ROS Development Environment on Windows 10 using Docker

Recently I got my hands on a iRobot Create 2 from work and have been spending some of my time recently setting it up with ROS.

The following is how I’ve setup my ROS development environment on Windows 10.

Building Docker Images

Ultimately, I want to deploy a ROS bundle to a Raspberry PI connected to the Create 2. However, compiling on the Raspberry PI is painfully slow. My plan is to cross-compile an arm64 ROS bundle inside of a docker container and load that on the PI.

At the moment, I’m still working in simulation but wanted to give context to how I’ve structured the docker images.

There are official ROS docker containers on docker hub.
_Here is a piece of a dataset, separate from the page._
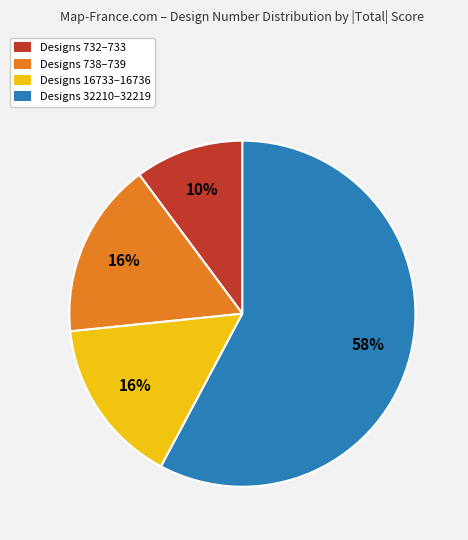

Which slice is the smallest?

Designs 732–733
All of my containers derive from these base containers.

My containers are split into base, desktop and dev.

Image Platform From Description
ros-base amd64/arm64 ROS_DISTRO-ros-base ROS_DISTRO + tools, usable on amd64 and arm64
ros2-base amd64/arm64 ROS_DISTRO-ros-base ROS2_DISTRO + tools, usable on amd64 and arm64
ros-desktop amd64 ros-base ros-base + SIM tools (gazebo)
ros2-desktop amd64 ros2-base ros2-base + SIM tools (gazebo)
ros-dev amd64 ros-desktop ros-desktop + development tools
ros2-dev amd64 ros2-desktop ros2-desktop + development tools

base containers are intended to be a minimal ROS environment with tools installed that allow the building of a deployable bundle (on amd64 or arm64).
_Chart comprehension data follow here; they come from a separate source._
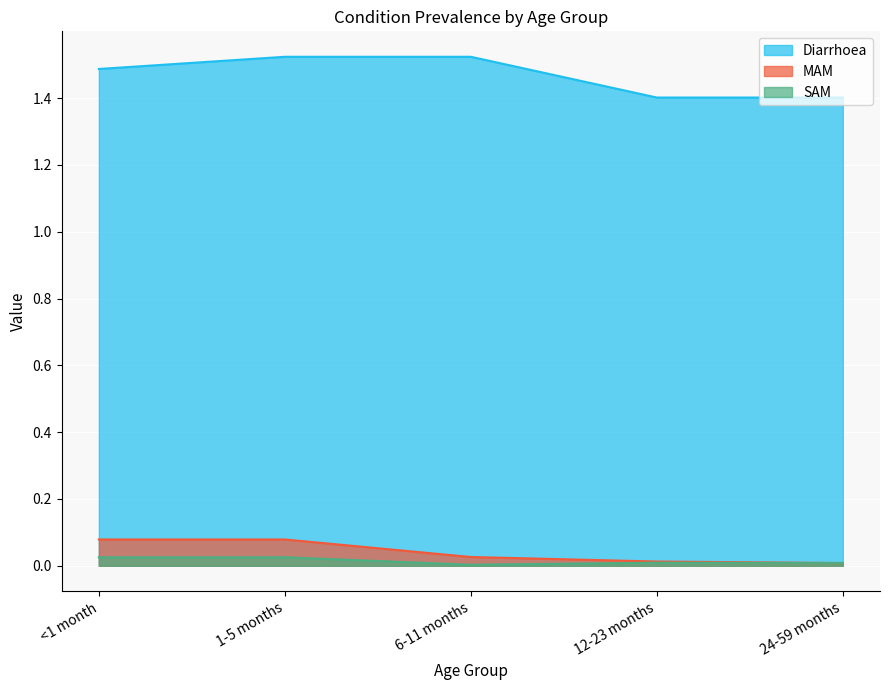

Count the Diarrhoea values in the range 1 to 2.

5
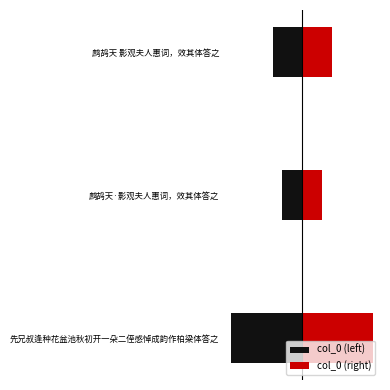

What is the maximum value shown in the chart?

1004024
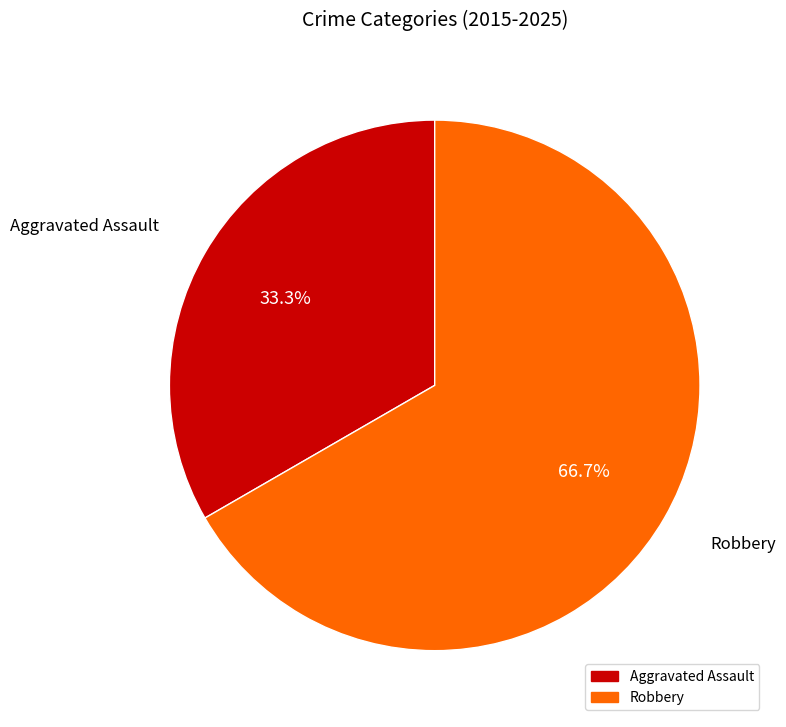

Is it true that Robbery is 74% of the pie?

False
Sticking with ROS 1 for now, the base container is simply:

FROM ros:melodic-ros-base

RUN apt-get update \
    && apt-get install -y python3-apt python3-pip \
    && pip3 install catkin-tools

The desktop container (deriving from the base image):

FROM nnarain/ros-base:latest

RUN echo 'Etc/UTC' > /etc/timezone && \
    ln -sf /usr/share/zoneinfo/Etc/UTC /etc/localtime && \
    apt-get update && \
    apt-get install -q -y --no-install-recommends tzdata && \
    rm -rf /var/lib/apt/lists/*

# Install desktop tools packages
RUN apt-get update \
    && apt-get install -y ros-${ROS_DISTRO}-gazebo-ros-pkgs \
    && apt-get install -y ros-${ROS_DISTRO}-rviz \
    && apt-get install -y ros-${ROS_DISTRO}-rqt ros-${ROS_DISTRO}-rqt-common-plugins \
    && apt-get install -y ros-${ROS_DISTRO}-rqt-tf-tree

The dev image derives from the desktop image and installs various tools that I use:

FROM nnarain/ros-desktop:latest

ENV SCRIPTS_DIR /tmp/scripts
# Copy over setup scripts
COPY ./common/* ${SCRIPTS_DIR}/
RUN export PATH=$PATH:/tmp/scripts

# Setup dev environment
RUN apt-get update \
    && sh ${SCRIPTS_DIR}/setup-common.sh ${SCRIPTS_DIR} \
    && rm -rf /tmp/scripts

Vscode Setup

I use vscode’s remote development package that allows working inside of a docker container. The following is the contents of devcontainer.json:

{
    "name": "iRobot Create 2",
    "image": "nnarain/ros-dev:latest",

    "extensions": [
        "ms-vscode.cpptools",
        "twxs.cmake",
        "ms-python.python",
        "ms-python.vscode-pylance",
    ]
}

C++ intellisense config

{
    "configurations": [
        {
            "browse": {
                "databaseFilename": "${default}",
                "limitSymbolsToIncludedHeaders": true,
                "path": [
                    "/opt/ros/melodic/include/",
                    "/workspaces/create_ws/devel/include/",
                    "/workspaces/create_ws/src/**",
                    "/usr/include/**"
                ]
            },
            "includePath": [
                "/opt/ros/melodic/include/",
                "/workspaces/create_ws/devel/include/",
                "/workspaces/create_ws/src/**",
                "/usr/include/**"
            ],
            "name": "ROS",
            "intelliSenseMode": "${default}",
            "compilerPath": "${default}",
            "cStandard": "gnu11",
            "cppStandard": "c++11"
        }
    ],
    "version": 4
}

I set browse.path and includePath to the same paths.

Two other important fields:

    "cStandard": "gnu11",
    "cppStandard": "c++11"

The cppStandard field must be set to c++11 not gnu11, which is what it might be auto-set to. If it is not intellisense will not work correctly.

GUIs

In order to use tools like Gazebo and Rviz an X server is required to run on the Windows host.

image not found!

As far as I’ve been able to figure out, GUI tools inside the container will be using software rasterization, meaning the FPS will be fairly low. It’s still usable but not ideal. I’d like to figure out if there is a way to use hardware accelerated graphics.